BEGIN INPUT DATA

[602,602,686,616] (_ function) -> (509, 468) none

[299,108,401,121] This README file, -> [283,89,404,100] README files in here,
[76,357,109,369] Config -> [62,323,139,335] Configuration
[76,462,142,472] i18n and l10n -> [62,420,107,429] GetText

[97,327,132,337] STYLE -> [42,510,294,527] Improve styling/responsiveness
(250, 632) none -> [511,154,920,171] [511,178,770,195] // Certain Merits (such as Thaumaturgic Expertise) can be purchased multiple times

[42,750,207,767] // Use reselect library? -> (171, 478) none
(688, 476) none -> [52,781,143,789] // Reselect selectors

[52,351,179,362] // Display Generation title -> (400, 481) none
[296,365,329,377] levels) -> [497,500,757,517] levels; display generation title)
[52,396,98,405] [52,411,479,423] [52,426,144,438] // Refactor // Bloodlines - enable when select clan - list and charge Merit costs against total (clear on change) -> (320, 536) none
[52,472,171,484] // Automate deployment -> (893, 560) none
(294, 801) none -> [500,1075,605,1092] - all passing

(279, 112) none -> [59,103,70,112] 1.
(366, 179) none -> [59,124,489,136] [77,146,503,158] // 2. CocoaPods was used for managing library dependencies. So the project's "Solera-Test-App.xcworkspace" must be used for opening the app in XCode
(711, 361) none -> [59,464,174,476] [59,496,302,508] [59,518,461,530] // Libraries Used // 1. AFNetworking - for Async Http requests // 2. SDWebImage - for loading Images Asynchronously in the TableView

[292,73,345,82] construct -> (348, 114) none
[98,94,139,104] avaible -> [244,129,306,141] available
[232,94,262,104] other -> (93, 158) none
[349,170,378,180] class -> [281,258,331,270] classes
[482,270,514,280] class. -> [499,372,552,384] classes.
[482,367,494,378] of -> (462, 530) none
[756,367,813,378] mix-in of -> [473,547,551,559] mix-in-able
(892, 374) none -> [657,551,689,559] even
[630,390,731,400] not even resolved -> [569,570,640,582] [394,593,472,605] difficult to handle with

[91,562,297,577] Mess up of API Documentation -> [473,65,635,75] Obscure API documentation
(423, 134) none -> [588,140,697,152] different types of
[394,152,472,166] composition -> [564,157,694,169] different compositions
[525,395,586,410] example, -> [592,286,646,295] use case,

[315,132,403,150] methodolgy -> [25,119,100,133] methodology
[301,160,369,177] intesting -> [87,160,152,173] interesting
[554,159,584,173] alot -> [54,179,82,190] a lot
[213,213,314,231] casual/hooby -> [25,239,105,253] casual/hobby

END INPUT DATA

Using the records above, restate word for word the lines from the one with "[76,357,109,369] Config ->" through the one with "(250, 632) none", both included.

> _TASK ANSWER_
[76,357,109,369] Config -> [62,323,139,335] Configuration
[76,462,142,472] i18n and l10n -> [62,420,107,429] GetText

[97,327,132,337] STYLE -> [42,510,294,527] Improve styling/responsiveness
(250, 632) none -> [511,154,920,171] [511,178,770,195] // Certain Merits (such as Thaumaturgic Expertise) can be purchased multiple times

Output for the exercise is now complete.